Given entries:
⁂
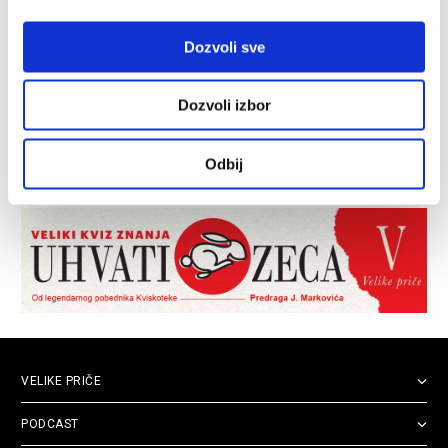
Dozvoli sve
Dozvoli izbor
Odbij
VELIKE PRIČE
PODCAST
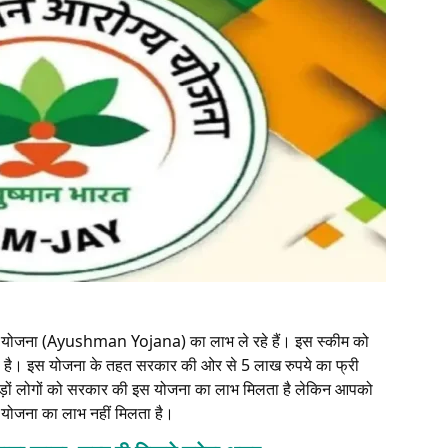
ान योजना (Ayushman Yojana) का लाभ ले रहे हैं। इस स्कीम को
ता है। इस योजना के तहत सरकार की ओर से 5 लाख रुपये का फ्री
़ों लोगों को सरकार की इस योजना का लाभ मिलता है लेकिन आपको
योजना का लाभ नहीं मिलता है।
⁂
Task instructions: Please write out all of the material again with "Odbij" switched to "Zatvori" and everything else unchanged, leaving the pictures out.

Reply:
Dozvoli sve
Dozvoli izbor
Zatvori
VELIKE PRIČE
PODCAST
ान योजना (Ayushman Yojana) का लाभ ले रहे हैं। इस स्कीम को
ता है। इस योजना के तहत सरकार की ओर से 5 लाख रुपये का फ्री
़ों लोगों को सरकार की इस योजना का लाभ मिलता है लेकिन आपको
योजना का लाभ नहीं मिलता है।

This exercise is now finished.